Righting a wrong? Right side of brain can compensate for post-stroke loss of speech
After a debate that has lasted more than 130 years, researchers at Georgetown University Medical Center have found that loss of speech from a stroke in the left hemisphere of the brain can be recovered on the back, right side of the brain. This contradicts recent notions that the right hemisphere interferes with recovery.
While the findings will likely not put an immediate end to the debate, they suggest a new direction in treatment.
The study, published online in Brain, is the first to look at brain structure and grey matter volume when trying to understand how speech is recovered after a stroke. Results show that patients who have regained their voice have increased grey matter volume in the back of their right hemisphere—mirroring the location of one of the two left hemisphere speech areas.
"Over the past decade, researchers have increasingly suggested that the right hemisphere interferes with good recovery of language after left hemisphere strokes," says the study's senior author, Peter Turkeltaub, MD, PhD., an assistant professor of neurology at Georgetown University Medical Center and director of the aphasia clinic at MedStar National Rehabilitation Network. "Our results suggest the opposite—that right hemisphere compensation improves recovery."
Approximately one-third of stroke survivors lose speech and language—a disorder called aphasia—and most never fully regain it. Turkeltaub says loss of speech occurs almost exclusively in patients with a left hemisphere stroke—roughly 70 percent of people with left hemisphere strokes have language problems.
In a group of 32 left-hemisphere stroke survivors, the researchers determined whether increased grey matter volume in the right hemisphere related to better than expected speech abilities, given the individual features of each person's stroke.
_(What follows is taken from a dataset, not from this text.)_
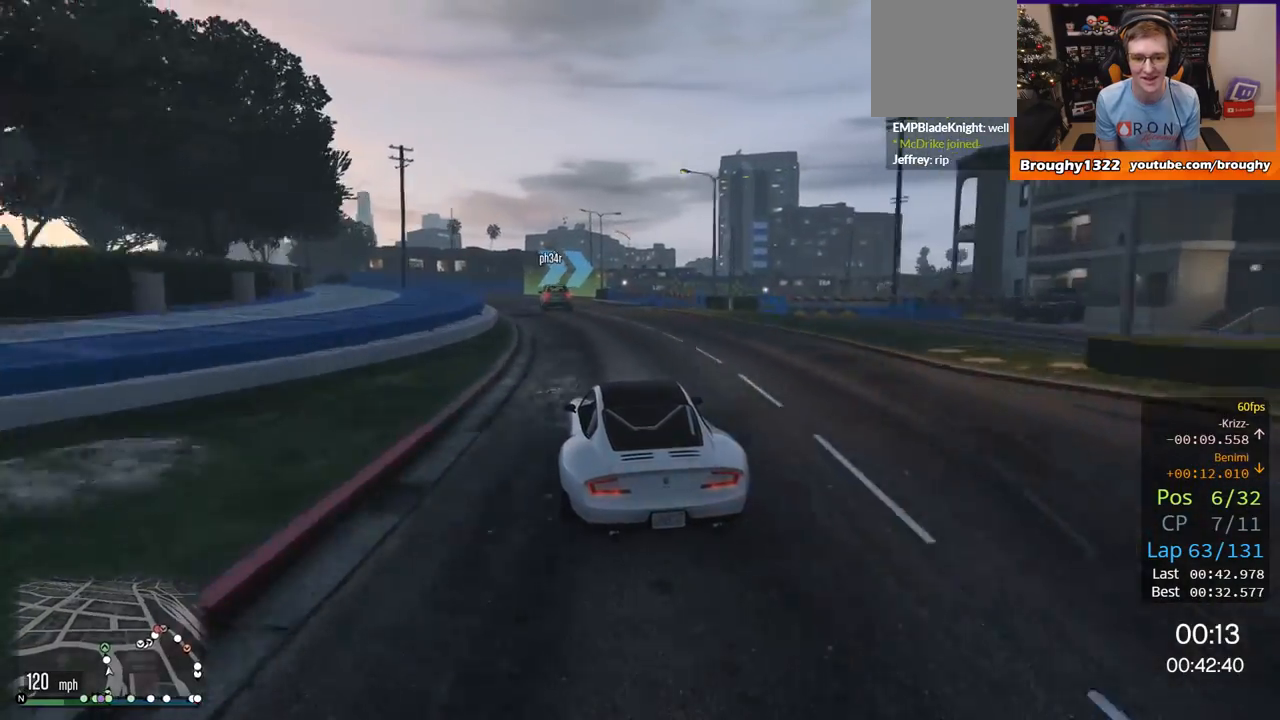
{"buttons": ["L2"], "left_stick": "center", "right_stick": "center", "events": [[100, "left_stick", "center"], [167, "left_stick", "left"], [333, "left_stick", "center"], [467, "L2", "down"], [500, "R2", "up"]]}
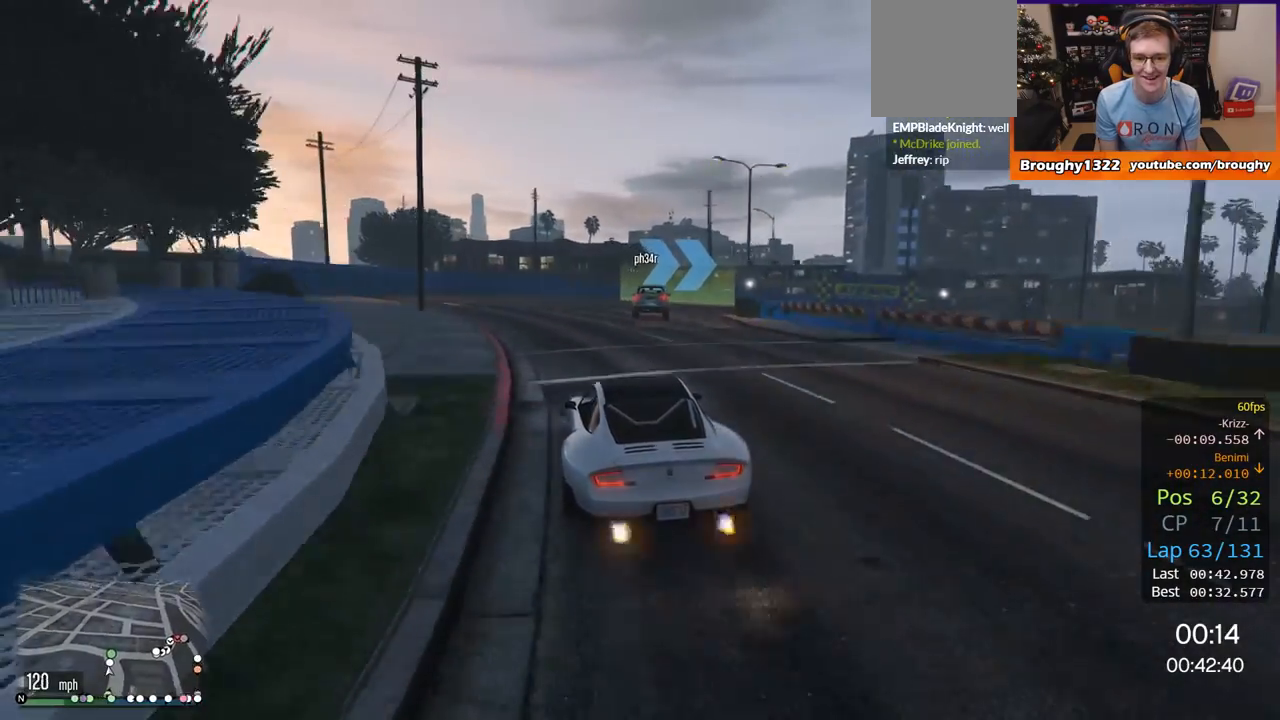
{"buttons": ["L2"], "left_stick": "right", "right_stick": "center", "events": [[17, "left_stick", "right"]]}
The researchers enrolled an additional 30 individuals who had not experienced a stroke as a control group.
The investigators found that stroke participants who had better than expected speech abilities after their stroke had more grey matter in the back of the right hemisphere compared to stroke patients with worse speech. Those areas of the right hemisphere were also larger in the stroke survivors than in the control group, Turkeltaub says. "This indicates growth in these brain areas that relates to better speech production after a stroke."
Turkeltaub, a member of the Center for Brain Plasticity and Recovery at Georgetown University and MedStar National Rehabilitation Network, and his colleagues are continuing their study, looking for areas that compensate for other aspects of language use, such as comprehension of speech. The speech center discovered by the team aids only in use of speech, not in understanding what is said to an affected stroke patient.